Now if we were to transport through time one of the Israelites to our time, he or she would be truly overwhelmed. While they may be overwhelmed by advances in many things, I wonder how our complaints would register in their ears.
Often times today, things don’t happen fast enough. We go out to restaurants and complain that our coffee or tea isn’t warm enough. Today’s leaders are often targets of mockery. There is a lack of respect for authority on many levels.
Now as the Israelites complained, they were disciplined through poisonous serpents that struck their heels frequently leading to death. Numbers 21:6 can be a very troubling verse for us. How could God send serpents to kill?
How could you do this God? Why does God allow this to happen? Those indeed are good questions. Yet, those questions frequently serve to deflect blame to where it appropriately falls. We are the ones who turn away from God. We are the ones who get ourselves in trouble. We are the ones who are responsible.
Such an inconvenient truth may be hard for us to swallow. This is not to say that every bad thing that happens is our fault; we do suffer from the sin of others around us. There are sufferings that leave us struggling for answers. Death is the enemy.
Yet in the midst of our suffering, as people of faith we are blessed with God’s perspective. New Testament professor, D.A. Carson in his book “How Long, O Lord” states,
“The God (Christians) know is a just God;…That means they do not have ready answers; they have instead, a reasonable confidence in the One who does have the answers and the power to impose them. God will have the last word; we dare to wait for it.”
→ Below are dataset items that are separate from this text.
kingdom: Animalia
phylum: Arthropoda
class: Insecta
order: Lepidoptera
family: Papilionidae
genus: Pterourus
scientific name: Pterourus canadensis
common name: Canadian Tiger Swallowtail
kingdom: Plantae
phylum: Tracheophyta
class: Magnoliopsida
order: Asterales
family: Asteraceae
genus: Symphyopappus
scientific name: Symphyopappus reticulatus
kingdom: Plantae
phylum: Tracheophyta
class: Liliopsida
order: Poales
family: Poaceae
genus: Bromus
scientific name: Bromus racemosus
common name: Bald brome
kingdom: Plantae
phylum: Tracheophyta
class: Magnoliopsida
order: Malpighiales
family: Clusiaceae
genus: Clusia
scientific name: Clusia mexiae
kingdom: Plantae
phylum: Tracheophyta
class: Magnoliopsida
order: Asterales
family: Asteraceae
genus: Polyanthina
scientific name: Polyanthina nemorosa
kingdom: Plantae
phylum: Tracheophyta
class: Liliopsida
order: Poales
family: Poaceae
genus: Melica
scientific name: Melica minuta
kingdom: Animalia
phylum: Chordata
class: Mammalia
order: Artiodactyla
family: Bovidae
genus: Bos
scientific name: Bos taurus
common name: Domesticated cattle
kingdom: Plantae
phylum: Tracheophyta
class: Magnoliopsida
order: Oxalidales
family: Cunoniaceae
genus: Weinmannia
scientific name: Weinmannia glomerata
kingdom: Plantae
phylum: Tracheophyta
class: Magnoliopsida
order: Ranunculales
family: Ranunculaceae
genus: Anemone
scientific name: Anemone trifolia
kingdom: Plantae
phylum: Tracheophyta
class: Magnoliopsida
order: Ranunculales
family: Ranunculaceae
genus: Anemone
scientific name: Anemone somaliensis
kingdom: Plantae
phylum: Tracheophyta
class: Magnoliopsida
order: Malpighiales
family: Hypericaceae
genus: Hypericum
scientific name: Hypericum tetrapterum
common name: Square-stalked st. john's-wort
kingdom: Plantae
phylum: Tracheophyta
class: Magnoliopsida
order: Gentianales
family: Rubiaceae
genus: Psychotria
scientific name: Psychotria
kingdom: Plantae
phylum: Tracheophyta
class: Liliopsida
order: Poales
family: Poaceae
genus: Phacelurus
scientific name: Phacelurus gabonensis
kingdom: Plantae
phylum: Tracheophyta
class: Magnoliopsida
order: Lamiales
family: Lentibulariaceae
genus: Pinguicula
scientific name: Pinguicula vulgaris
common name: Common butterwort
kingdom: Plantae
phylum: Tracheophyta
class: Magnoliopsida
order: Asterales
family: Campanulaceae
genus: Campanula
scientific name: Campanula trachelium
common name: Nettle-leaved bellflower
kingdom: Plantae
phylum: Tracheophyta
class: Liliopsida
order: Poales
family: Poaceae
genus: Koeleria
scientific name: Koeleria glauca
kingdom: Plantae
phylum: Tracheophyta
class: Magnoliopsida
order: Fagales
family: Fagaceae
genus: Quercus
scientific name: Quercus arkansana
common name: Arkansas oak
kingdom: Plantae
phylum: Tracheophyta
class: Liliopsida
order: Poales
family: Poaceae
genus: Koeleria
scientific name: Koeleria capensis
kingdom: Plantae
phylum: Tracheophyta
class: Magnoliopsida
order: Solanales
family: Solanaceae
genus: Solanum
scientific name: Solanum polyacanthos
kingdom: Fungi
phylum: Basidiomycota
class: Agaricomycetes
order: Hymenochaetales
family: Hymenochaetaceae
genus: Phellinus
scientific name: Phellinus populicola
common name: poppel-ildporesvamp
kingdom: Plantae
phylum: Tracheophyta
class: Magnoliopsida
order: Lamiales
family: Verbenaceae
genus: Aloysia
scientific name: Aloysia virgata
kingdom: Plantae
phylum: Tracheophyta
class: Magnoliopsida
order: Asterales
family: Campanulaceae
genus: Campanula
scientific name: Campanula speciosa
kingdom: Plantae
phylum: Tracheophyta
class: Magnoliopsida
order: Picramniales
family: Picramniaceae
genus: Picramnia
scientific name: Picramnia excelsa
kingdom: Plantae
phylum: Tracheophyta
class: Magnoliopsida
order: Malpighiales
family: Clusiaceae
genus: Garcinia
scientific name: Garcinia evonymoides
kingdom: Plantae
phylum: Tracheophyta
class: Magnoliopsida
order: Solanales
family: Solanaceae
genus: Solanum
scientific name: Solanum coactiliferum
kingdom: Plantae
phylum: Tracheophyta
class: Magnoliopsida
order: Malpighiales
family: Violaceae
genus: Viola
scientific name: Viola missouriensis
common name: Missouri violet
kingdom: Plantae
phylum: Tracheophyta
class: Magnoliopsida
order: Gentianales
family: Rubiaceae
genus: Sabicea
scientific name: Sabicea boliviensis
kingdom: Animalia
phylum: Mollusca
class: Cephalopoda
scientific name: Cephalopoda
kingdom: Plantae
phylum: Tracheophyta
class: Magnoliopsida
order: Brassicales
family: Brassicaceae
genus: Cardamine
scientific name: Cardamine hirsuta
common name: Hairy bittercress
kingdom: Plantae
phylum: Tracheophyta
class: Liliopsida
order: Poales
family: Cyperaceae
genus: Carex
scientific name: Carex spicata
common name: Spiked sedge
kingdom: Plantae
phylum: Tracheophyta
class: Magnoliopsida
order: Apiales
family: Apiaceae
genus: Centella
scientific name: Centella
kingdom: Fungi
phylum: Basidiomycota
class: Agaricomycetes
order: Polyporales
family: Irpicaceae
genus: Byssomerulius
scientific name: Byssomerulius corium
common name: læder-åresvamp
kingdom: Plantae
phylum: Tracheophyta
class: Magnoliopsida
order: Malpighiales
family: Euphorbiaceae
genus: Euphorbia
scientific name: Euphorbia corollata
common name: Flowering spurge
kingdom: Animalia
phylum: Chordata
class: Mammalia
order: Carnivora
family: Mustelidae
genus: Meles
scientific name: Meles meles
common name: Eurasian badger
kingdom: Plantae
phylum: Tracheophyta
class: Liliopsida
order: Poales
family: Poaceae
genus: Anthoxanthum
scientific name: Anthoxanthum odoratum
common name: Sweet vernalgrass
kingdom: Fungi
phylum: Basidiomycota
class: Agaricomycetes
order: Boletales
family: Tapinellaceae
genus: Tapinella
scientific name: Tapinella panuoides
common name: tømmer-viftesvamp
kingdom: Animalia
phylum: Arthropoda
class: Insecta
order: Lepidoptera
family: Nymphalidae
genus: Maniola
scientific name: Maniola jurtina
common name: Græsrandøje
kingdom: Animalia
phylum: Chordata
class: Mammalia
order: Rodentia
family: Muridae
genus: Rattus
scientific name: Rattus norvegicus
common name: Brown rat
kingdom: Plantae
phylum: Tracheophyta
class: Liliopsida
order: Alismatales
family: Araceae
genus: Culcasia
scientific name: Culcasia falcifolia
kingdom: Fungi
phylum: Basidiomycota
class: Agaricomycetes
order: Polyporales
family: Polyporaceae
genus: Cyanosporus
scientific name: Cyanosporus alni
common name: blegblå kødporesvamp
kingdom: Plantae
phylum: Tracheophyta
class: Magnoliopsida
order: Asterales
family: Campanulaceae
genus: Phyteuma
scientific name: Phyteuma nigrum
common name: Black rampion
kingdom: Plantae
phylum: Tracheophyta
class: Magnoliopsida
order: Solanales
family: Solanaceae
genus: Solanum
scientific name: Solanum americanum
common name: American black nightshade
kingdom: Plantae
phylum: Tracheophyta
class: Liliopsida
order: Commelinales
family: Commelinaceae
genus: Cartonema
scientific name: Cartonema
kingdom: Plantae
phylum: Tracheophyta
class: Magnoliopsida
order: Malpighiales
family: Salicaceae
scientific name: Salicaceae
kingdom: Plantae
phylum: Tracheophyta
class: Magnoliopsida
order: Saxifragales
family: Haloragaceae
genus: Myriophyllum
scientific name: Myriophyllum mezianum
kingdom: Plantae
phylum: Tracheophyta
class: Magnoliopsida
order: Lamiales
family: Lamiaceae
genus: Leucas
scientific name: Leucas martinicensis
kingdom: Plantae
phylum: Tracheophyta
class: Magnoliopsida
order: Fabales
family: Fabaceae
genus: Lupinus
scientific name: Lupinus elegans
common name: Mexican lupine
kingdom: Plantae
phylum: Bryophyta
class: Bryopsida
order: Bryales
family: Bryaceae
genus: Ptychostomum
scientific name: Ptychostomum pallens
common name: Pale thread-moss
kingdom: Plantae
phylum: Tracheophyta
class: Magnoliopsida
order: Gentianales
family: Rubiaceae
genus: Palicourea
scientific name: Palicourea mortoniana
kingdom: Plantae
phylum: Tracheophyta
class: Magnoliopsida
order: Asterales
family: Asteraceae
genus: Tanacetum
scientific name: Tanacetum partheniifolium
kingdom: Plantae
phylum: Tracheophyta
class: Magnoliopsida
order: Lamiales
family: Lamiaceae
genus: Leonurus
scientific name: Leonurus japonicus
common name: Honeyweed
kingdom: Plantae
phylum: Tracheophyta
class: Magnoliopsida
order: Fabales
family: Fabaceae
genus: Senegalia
God’s last word is life. God’s desire is for us to live. God was eager to save His people that as they repented, He instructed Moses to make a bronze serpent. The serpent of bronze would be lifted up that those stricken would look to it and be healed.
Jesus uses that same image for himself in John 3. We who suffer from our sins, we who taste death, we who deserve eternal punishment are recipients of our Lord’s goodness and mercy. We receive God’s abundant, gracious love that is deeper than we can fathom. God loved the world that he gave his only Son, that whoever believes in him should not perish but have eternal life. For God did not send the son into the world to condemn the world, but that the world might be saved through him.
Through Christ, we who are dead because of our sins, we who are incapable of saving ourselves, we who have been disobedient, are bestowed the immeasurable riches of his grace as Paul describes in Ephesians 2:7.
This saving grace is a result of Christ’s faithfulness. He is the one to whom we look and believe in for our salvation. It is Christ who promises that those who believe in the name of the only Son of God will not be condemned.
Brothers and sisters in Christ, You have been saved by grace through faith in our Lord Jesus Christ. This message is not your own private secret, but a promise that is intended for the world, that people may receive this word and receive the same freedom of the Gospel that is yours in Christ.
Rooting in God’s abundant grace, we are set free to live a life of good works that, as Paul describes in Ephesians, “God prepared beforehand, that we should walk in them.”
Good works have no saving value. Rather, acts of charity, mercy, kindness, love and so forth are to faith as heat and light are to a flame. Good works shine forth from faith, and give glory to God.
So as you heard it stated at each baptism, “Let your light so shine before others, so that they may see your good works and glorify your Father in heaven.” AMEN.